__TO-DO ITEM__: Repeat the text of every entry below word for word, and leave the pictures out of your answer.

__RECORD SET__:
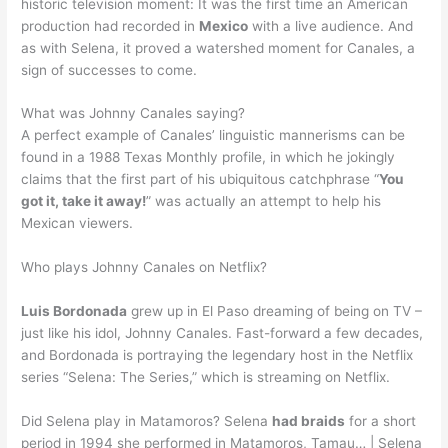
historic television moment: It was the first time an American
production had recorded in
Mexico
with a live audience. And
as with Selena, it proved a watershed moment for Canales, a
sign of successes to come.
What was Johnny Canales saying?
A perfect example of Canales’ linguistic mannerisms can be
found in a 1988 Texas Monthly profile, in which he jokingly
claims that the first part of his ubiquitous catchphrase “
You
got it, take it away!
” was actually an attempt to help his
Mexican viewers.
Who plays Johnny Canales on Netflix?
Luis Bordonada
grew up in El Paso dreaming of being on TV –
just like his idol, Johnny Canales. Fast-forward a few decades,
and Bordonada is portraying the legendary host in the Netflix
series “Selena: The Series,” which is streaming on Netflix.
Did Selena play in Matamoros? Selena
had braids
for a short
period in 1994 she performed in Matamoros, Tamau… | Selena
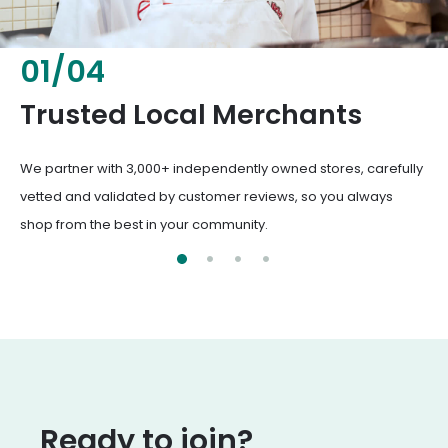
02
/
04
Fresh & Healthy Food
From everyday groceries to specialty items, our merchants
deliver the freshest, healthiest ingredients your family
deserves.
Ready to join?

__FINAL ANSWER__:
historic television moment: It was the first time an American
production had recorded in
Mexico
with a live audience. And
as with Selena, it proved a watershed moment for Canales, a
sign of successes to come.
What was Johnny Canales saying?
A perfect example of Canales’ linguistic mannerisms can be
found in a 1988 Texas Monthly profile, in which he jokingly
claims that the first part of his ubiquitous catchphrase “
You
got it, take it away!
” was actually an attempt to help his
Mexican viewers.
Who plays Johnny Canales on Netflix?
Luis Bordonada
grew up in El Paso dreaming of being on TV –
just like his idol, Johnny Canales. Fast-forward a few decades,
and Bordonada is portraying the legendary host in the Netflix
series “Selena: The Series,” which is streaming on Netflix.
Did Selena play in Matamoros? Selena
had braids
for a short
period in 1994 she performed in Matamoros, Tamau… | Selena
02
/
04
Fresh & Healthy Food
From everyday groceries to specialty items, our merchants
deliver the freshest, healthiest ingredients your family
deserves.
Ready to join?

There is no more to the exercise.